Text to read
:::

Which do you like more?

Which do you like more?

Linear games or open world (non linear) ones.

Linear mostly because they usually have far better level design.

Depends on the quality of level design. I would rather have a bad open world game than a bad linear game, but would rather have a good linear game than a good open world.

Classic JRPG style. Linear with backtracking allowed and some parallel content.

Linear games with massive levels. Like Thief.

I don't really care for purely linear games like cawadoody and shit, but what are we calling games like classic Doom? Most levels in Doom are "linear" in that you go from A to Z but the in between might involve a lot of backtracking and revisiting previously-cleared areas.
Is the distinction between level-based or stage-based and having a single open area like say, Super Metroid or Elder Scrolls?
In short, use better terminology.

Linear, generally.
Define "open world" though. You mean something like Dark Souls (which isn't technically open world but its not quite linear either) or something like a GTA game?

I generally like linear games. Most open-world games feel like they're lazy in design. The only genre of titles I have not had that experience with are JRPGs.

Linear games that don't feel linear are better than open world games that feel linear.

Linear. Open world generally means traversing empty boring fields completely wasting time or using fast travel which negates the open world entirely. I do like having wiggle room in linear games though, like exploring to find secrets, finding an alternate route to flank the enemy from/enter building, etc. I also like if the game has you figure out where to go like in DOOM instead of having markers pozzing up the screen or having to follow NPCs and need to wait for them to open a door to continue and stupid shit like that.

Both are infinitely superior to randomly generated levels though.

Whatever is more fun.

Depends on the genre. If there is lots to do outside of the main plot then open world, definitely. Otherwise open world generally means empty. There are lots of games that are open world with lots of missions around but nothing between them. Plenty more that have lots of side missions that are complete garbage and aren't even worth doing.
At times I wonder if these modern games would be better off with a warp room instead of an open world.

Hmm, I'd have to say something that's not all of one or the other. I like not being railroaded through the game, but I don't mind having multiple wide-open areas linked together. I prefer games where I can do stupid side missions to become godly powerful, or the savior of the kingdom, if I see fit. Not asking every game to be Way of the Borderlandurai like a Dragon, but I'd like some not-shit games where I can start as fucking nobody, and work my way up to being a veritable god, even if the plot doesn't call for it.

Alas, only shit games are allowed.

Both.
Non linear-level selection is pretty good.
Good examples are megaman or demon's souls.

Linear open world.

Do you start with a teleport ability in DS3?

Multi-linear games like warframe and deus ex are the best in terms of level design.

Why do things one way when you could use the same space to them 3 ways?

I prefer open world, but only in concept. There isn't an openworld game that I think is really all that fantastic.

You start with teleport ability in most open world games.

:::

Problem 1
In the discussion of linear versus open-world games, which game is named as an example of linear games with massive levels?
Problem 2
Write the next part of the discussion of linear versus open-world games, picking up after its final reply.

Dataset entries
:::

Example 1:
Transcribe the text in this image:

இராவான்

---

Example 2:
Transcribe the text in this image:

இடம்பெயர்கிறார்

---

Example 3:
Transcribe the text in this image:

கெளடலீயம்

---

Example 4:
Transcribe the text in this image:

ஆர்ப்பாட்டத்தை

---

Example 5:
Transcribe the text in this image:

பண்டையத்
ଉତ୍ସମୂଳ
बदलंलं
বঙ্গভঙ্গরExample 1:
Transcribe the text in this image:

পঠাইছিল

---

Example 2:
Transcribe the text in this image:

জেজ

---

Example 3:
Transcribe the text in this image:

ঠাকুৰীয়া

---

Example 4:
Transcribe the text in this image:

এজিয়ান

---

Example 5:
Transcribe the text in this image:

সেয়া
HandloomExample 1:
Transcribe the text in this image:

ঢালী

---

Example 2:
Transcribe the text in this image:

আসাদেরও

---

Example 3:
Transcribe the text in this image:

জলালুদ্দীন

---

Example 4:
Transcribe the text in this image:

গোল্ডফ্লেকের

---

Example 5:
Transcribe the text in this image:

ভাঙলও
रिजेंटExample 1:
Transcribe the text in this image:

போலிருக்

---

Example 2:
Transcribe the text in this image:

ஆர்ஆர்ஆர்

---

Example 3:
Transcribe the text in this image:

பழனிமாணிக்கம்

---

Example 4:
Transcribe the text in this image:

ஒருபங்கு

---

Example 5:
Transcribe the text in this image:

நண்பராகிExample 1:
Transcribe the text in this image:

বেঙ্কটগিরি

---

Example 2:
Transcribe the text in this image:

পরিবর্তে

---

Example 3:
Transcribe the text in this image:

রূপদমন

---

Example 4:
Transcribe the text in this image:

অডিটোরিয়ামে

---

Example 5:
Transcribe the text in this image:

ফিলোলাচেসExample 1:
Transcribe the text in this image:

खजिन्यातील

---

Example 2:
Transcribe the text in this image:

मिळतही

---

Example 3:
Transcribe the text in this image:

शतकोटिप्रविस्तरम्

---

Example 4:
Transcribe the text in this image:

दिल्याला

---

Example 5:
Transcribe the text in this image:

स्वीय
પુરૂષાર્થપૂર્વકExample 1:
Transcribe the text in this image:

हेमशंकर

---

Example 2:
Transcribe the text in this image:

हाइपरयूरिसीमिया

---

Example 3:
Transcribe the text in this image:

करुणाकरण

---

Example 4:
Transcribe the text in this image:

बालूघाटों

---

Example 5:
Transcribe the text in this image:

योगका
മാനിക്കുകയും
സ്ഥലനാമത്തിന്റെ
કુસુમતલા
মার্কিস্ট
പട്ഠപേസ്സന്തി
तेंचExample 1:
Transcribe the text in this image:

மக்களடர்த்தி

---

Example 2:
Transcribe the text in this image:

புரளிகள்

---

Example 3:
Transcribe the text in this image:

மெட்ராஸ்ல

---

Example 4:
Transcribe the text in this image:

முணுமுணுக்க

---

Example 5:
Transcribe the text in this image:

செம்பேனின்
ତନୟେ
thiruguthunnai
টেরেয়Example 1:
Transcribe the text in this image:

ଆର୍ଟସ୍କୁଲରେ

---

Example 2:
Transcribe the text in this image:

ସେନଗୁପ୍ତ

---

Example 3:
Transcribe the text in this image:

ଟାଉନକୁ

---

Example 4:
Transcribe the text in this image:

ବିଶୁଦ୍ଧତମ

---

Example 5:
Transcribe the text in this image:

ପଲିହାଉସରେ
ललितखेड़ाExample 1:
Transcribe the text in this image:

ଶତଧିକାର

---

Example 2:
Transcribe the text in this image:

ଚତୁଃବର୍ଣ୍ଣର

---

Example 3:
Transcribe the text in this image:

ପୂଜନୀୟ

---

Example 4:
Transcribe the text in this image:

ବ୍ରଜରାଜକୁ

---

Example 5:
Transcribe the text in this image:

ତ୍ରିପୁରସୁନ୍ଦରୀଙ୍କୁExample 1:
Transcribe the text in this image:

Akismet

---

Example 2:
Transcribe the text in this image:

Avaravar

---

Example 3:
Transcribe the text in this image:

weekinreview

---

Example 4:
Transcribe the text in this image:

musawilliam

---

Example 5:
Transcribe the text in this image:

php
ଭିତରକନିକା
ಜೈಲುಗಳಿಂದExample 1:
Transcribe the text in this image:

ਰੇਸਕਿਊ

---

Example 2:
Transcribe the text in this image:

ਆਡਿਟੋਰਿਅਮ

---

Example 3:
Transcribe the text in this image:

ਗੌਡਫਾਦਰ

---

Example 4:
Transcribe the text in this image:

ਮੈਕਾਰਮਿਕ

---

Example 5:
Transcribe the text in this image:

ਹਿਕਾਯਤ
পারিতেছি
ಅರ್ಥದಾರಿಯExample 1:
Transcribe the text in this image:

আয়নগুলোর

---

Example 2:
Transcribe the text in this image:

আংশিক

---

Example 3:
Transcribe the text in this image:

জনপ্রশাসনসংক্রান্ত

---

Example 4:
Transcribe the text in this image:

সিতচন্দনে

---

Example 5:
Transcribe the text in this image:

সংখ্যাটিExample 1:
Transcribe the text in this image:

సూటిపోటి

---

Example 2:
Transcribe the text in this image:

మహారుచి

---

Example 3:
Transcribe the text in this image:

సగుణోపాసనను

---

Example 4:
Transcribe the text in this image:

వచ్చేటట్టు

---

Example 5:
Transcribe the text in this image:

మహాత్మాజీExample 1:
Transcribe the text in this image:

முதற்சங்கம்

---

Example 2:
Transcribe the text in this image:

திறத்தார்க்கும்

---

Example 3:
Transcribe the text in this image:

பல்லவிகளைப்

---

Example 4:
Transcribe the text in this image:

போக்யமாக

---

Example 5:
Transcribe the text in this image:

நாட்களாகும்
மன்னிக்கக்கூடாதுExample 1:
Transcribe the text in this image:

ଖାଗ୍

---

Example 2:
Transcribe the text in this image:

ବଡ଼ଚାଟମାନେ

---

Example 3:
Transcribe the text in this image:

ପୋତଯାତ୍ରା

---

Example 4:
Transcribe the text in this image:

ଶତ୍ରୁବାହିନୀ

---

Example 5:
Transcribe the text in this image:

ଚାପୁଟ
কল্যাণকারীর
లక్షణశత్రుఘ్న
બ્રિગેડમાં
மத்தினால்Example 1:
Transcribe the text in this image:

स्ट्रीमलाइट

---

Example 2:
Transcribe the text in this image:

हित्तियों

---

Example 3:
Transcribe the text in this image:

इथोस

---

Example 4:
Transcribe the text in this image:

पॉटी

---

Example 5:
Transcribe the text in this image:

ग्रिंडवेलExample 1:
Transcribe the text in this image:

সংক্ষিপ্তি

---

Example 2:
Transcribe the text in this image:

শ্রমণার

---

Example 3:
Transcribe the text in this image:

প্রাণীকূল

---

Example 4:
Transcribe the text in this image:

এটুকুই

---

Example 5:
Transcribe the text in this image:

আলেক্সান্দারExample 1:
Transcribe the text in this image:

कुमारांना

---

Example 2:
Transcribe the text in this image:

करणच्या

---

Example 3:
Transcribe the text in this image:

:::

Output 1
Thief.

Output 2
A well-crafted linear game is usually better than a well-crafted non-linear game, because a well-crafted game is almost always more fun than what the player would do if left to their own devices. However, a poorly-crafted linear game is usually worse than a poorly-crafted non-linear game, because even if the non-linear game blows, you can usually still squeeze some fun out of fucking around the open world, while the poorly-crafted linear game is just going to be shit no matter what you do.

It really comes down to the skill of the developers.

Open world, i know they are casual and most are badly done shitty theme-parks or just "pseudo-open world" but fuck it i like it especially if the PC is a blank-slate i can build my character around.

This reminds me, i bought physical copy of Witcher 3 last christmas and i've yet to even try it because the whole thought of open-world with set protag that you can't really make yourself abhors me. Same reason i haven't touched Fo4 either as apparently it really railroads you into it's PC character which sounds really shittily done from what i've gathered.

Where does pic related fit? It's not restrictive like Cawadoody, or aimless like GTA.

I prefer mixed.
Somewhere where you're not fucked up by PONRs, but the scope is limited enough to say you're free to do what you want within the game's mechanics and still makes sense and isn't fucking empty

Traditional RPG.

Non-linear and open world are not the same thing.

I'm on to you, you… you degenerate traitor!

Open level/Interconnected world (like Metroid Prime)

I might as well elaborate on why I prefer open world games in concept only.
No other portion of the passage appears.